Pedro Almodóvar has always been a trailblazing pioneer. An innate rebel. One against the reductionist and binary depictions of women which were far from corresponding with the strong, witty, vulnerable and proud female characters he grew up surrounded by, but also a rebel against a Spain in black and white which was still suspicious of peculiarity or deviation.

A look into his body of work gives us a few hints of what a remarkable talent he is, but none of his previous films amounts to such a personal and honest account of his own life. While not fully autobiographical (Almodóvar himself has acknowledged how troubling he finds to call the main character his ‘alter ego’) “Pain and Glory” is in many ways what 8 1/2 was to Fellini: a pinnacle achievement that is both a love letter to cinema and a brave and somewhat unsettling take on his upbringing.

Salvador Mallo (Antonio Banderas) is a film director at the creative crossroads of his walk into maturity.

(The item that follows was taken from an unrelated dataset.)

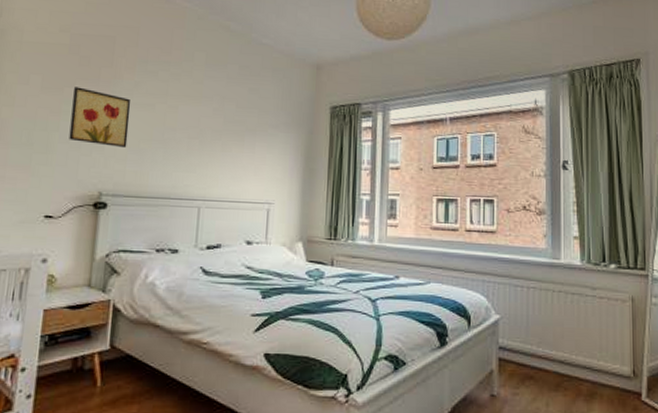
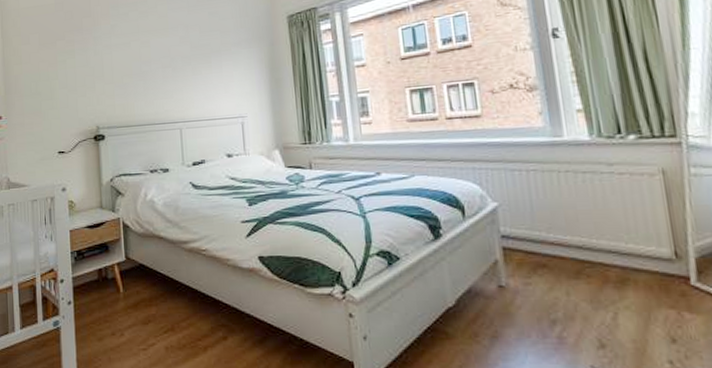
wall art: present [69,87,131,147] -> none [64,38,113,86]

Incapable of getting back to directing and fully centered on dealing with his Pain -both physical and existential-, he finds comfort in memories of his childhood, those that shaped him. From his early sexual awakening, his long days by the riverside, to his mother – a woman painfully direct and transparent, unwilling to decorate her version of things. Almodóvar remarkably depicts her as an observer, one who lurks and quickly understands the oddness in her son, but who decides neither to suppress it nor to encourage it. Here, both Penelope Cruz’s and Julieta Serrano’s versions of the matriarch prove the most sincere and luminous performances in the film, together with Banderas’ hypnotizing turn.

“Pain and Glory” also represents a step forward in the Spanish director’s more restrained and austere narrative. This is far from meaning that Almodóvar has given up his playful color choices or his preference for social outliers, but perhaps that this is a film tailor-made for himself and his understanding of the medium. As a viewer, one has to feel gratitude for such a personal investment in the story the auteur is getting across – as his commitment to the characters and the events elegantly translates into a profoundly moving journey.

As per usual, the film is a stylistic gem. But fortunately for us, the joy does not end there. “Pain and Glory” is Almodovar’s best movie since “Volver”, a piece of his life crafted with a level of love and care that leaves very little room for improvement.  

When the suffocating struggles of the mind become paralyzing, film is still there, as available, real and inviting as ever. Like a balm that saves you.